Así permanecieron algunos momentos. Flavio, contemplándola; la joven, inmóvil y llena de rubor.

—Caballero —murmuró, al fin, la joven—, mi madre... me está esperando...

—Es muy hermosa la puesta del sol, niña —repuso Flavio—; déjate estar así, no te muevas; su último rayo, que cae sobre tu rostro, te hace aparecer tan bella que no he contemplado jamás una cosa más perfecta...

Fascinada la joven, obedeció sin saberlo y permaneció inmóvil; en tanto, Flavio la contemplaba como un artista satisfecho de su obra más bella.

Pasados algunos instantes, el sol se ocultó tras la vecina montaña; el rostro de la joven apareció más pálido, aunque no menos hermoso, y una ráfaga de viento, viniendo a agitar su rubia cabellera, la hizo semejarse a una aérea visión, próxima a desvanecerse con la postrera luz del día.
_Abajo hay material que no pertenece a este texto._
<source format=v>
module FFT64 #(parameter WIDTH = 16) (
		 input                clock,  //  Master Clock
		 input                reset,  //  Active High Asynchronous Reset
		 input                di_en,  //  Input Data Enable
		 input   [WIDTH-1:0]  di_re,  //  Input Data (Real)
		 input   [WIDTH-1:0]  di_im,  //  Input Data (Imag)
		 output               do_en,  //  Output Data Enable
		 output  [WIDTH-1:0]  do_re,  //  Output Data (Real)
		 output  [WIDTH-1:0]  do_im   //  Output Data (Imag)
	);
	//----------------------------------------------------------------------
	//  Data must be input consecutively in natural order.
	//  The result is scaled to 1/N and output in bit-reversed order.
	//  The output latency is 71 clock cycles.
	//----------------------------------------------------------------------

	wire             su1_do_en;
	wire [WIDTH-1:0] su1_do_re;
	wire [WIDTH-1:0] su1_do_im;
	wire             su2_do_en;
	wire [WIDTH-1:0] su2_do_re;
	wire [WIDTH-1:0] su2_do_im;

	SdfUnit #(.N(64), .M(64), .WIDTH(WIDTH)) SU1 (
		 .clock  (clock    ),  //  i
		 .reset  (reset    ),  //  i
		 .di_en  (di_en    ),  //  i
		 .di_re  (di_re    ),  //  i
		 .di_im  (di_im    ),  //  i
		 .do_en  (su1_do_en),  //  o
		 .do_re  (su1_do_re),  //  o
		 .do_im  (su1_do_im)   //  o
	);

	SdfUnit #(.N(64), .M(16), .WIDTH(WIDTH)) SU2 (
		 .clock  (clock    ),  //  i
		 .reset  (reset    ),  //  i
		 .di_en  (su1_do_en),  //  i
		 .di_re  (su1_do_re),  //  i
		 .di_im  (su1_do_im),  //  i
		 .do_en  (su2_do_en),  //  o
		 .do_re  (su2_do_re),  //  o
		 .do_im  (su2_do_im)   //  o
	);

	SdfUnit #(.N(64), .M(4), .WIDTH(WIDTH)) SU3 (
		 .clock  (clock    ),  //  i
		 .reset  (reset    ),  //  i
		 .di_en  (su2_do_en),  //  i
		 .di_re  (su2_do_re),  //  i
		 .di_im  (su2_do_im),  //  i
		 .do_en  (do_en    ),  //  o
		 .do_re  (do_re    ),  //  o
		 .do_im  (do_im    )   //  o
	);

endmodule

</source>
—El sol ya no alumbra la tierra; pero la luna, con su luz pálida y transparente, no embellecerá menos tu hermoso semblante, admirable criatura —le dijo Flavio.

—Caballero —murmuró otra vez la joven—, la luna no saldrá esta noche, porque gruesas nubes empiezan a cubrir el cielo... Caballero, la noche ha llegado ya, y mi madre me espera...
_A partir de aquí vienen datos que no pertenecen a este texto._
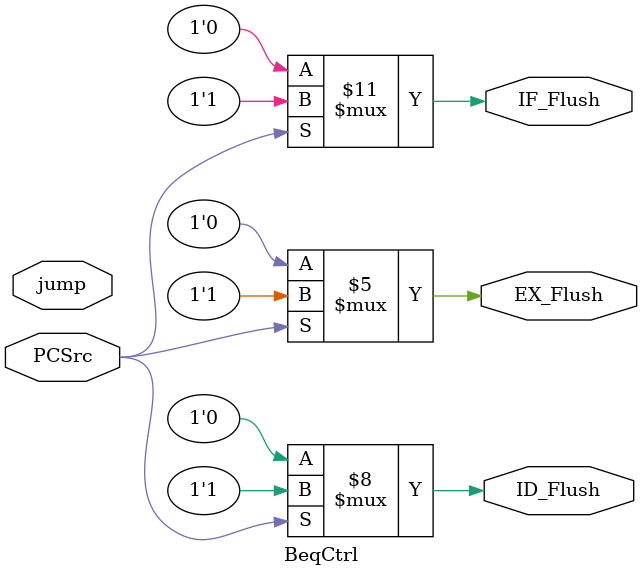
<source format=v>
`timescale 1ns / 1ps
module BeqCtrl(PCSrc, jump, IF_Flush, ID_Flush, EX_Flush);

	input PCSrc;
	input jump;
	
	output IF_Flush;
	output ID_Flush;
	output EX_Flush;
	
	reg IF_Flush;
	reg ID_Flush;
	reg EX_Flush;


	always @(PCSrc or jump) 
	begin
		if(jump == 1) 
		begin
			IF_Flush <= 1;
			ID_Flush <= 1;
			EX_Flush <= 1;
		end 
		if(PCSrc == 1) 
		begin
			IF_Flush <= 1;
			ID_Flush <= 1;
			EX_Flush <= 1;
		end 
		else 
		begin
			IF_Flush <= 0;
			ID_Flush <= 0;
			EX_Flush <= 0;
		end
	end
 /* initial begin
	      $display("The debug process in main block");
         $monitor($time,, "IF_ID_Flush = %b, ID_EX_Flush  = %b EX_MEM_Flush  = %b", IF_ID_Flush , ID_EX_Flush ,EX_MEM_Flush);			
	  end*/
endmodule // BeqControl

</source>
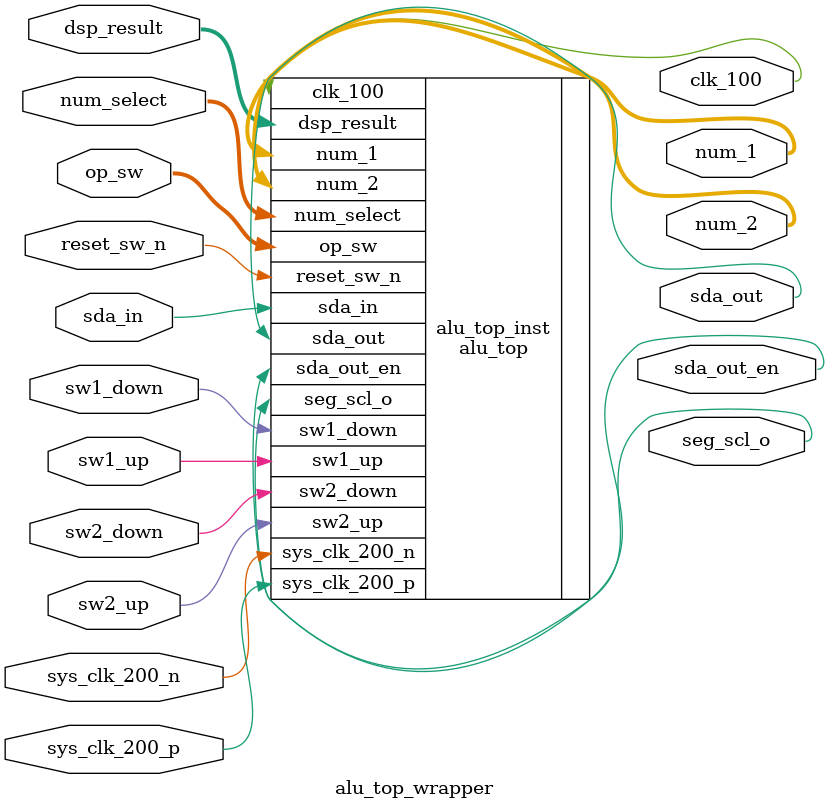
<source format=v>
`timescale 1ns / 1ps

module alu_top_wrapper #(
    parameter WIDTH_COUNTER_DEBOUNCE = 24,
    parameter CLOCK_FREQ_DEBOUNCE = 10_000_000,
    parameter STABLE_TIME_MS_DEBOUNCE = 20,
    parameter WIDTH_COUNTER = 8,
    parameter WIDTH_MUX = 16,
    parameter STEP_COUNTER = 1,
    parameter PERIOD_BIT_PWM = 12,
    parameter DUTY_WIDTH_PWM = 8,
    parameter DISPLAY_CLK_DIV = 2500
)(
    // clock & reset
    input sys_clk_200_p,
    input sys_clk_200_n,
    input  reset_sw_n,
    // Switches
    input sw1_up,
    input sw1_down,
    input sw2_up,
    input sw2_down,
    input [2:0] op_sw,
    input [2:0] num_select,
    //DSP
    input [WIDTH_MUX-1:0] dsp_result,
    output [WIDTH_COUNTER-1:0] num_1,
    output [WIDTH_COUNTER-1:0] num_2,
    output clk_100,
    // i2c
    input sda_in,
    output sda_out_en,
    output sda_out,
    output seg_scl_o
);

    alu_top #(
        .WIDTH_COUNTER_DEBOUNCE(WIDTH_COUNTER_DEBOUNCE),
        .CLOCK_FREQ_DEBOUNCE(CLOCK_FREQ_DEBOUNCE),
        .STABLE_TIME_MS_DEBOUNCE(STABLE_TIME_MS_DEBOUNCE),
        .WIDTH_COUNTER(WIDTH_COUNTER),
        .WIDTH_MUX(WIDTH_MUX),
        .STEP_COUNTER(STEP_COUNTER),
        .PERIOD_BIT_PWM(PERIOD_BIT_PWM),
        .DUTY_WIDTH_PWM(DUTY_WIDTH_PWM),
        .DISPLAY_CLK_DIV(DISPLAY_CLK_DIV)
    ) alu_top_inst (
        // clock & reset
        .sys_clk_200_p(sys_clk_200_p),
        .sys_clk_200_n(sys_clk_200_n),
        .reset_sw_n(reset_sw_n),
        // Switches
        .sw1_up(sw1_up),
        .sw1_down(sw1_down),
        .sw2_up(sw2_up),
        .sw2_down(sw2_down),
        .op_sw(op_sw),
        .num_select(num_select),
        //DSP
        .dsp_result(dsp_result),
        .num_1(num_1),
        .num_2(num_2),
        .clk_100(clk_100),
        // i2c
        .sda_in(sda_in),
        .sda_out_en(sda_out_en),
        .sda_out(sda_out),
        .seg_scl_o(seg_scl_o)
    );

endmodule

</source>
—¡Es verdad! —exclamó Flavio—. La noche ha llegado... ¿Cómo pude olvidarlo?

Pero no cesaba de contemplar a la hermosa joven.

—Me voy, caballero —volvió a decir aquélla, indicándole tímidamente que la dejase sitio para poder pasar.

—Te vas... ¡tan pronto!... —repuso Flavio; y después añadió, lanzando sobre la linda niña miradas fraternales y llenas de un dulce afecto—: Sí, pobre niña, aléjate, que no caiga por más tiempo el húmedo rocío sobre tu hermosa cabeza... Es pernicioso el rocío de las noches de invierno..., y pudiera dañarte; pero vuelve mañana aquí para contemplar la puesta del sol: quiero ver otra vez tu rostro iluminado por sus últimas tintas...

—Todas las tardes vengo —dijo la niña con sencilla ingenuidad—, y volveré también mañana.

—Sí, sí; todos los días —repitió Flavio, dejando pasar a la joven, que se alejó sonriendo.

«¡Hermosa criatura! —murmuró después; y añadió pensativo—: Mara no es tan hermosa..., ¡oh!, no; pero Mara..., Mara es una espina que se ha clavado suavemente en mi corazón..., es mi propia vida... Todo lo demás son imágenes que pasan y se desvanecen... ¿Por qué es esto?»

Y pensativo se encaminó con lento paso hacia la posada envuelta en las sombras de la noche.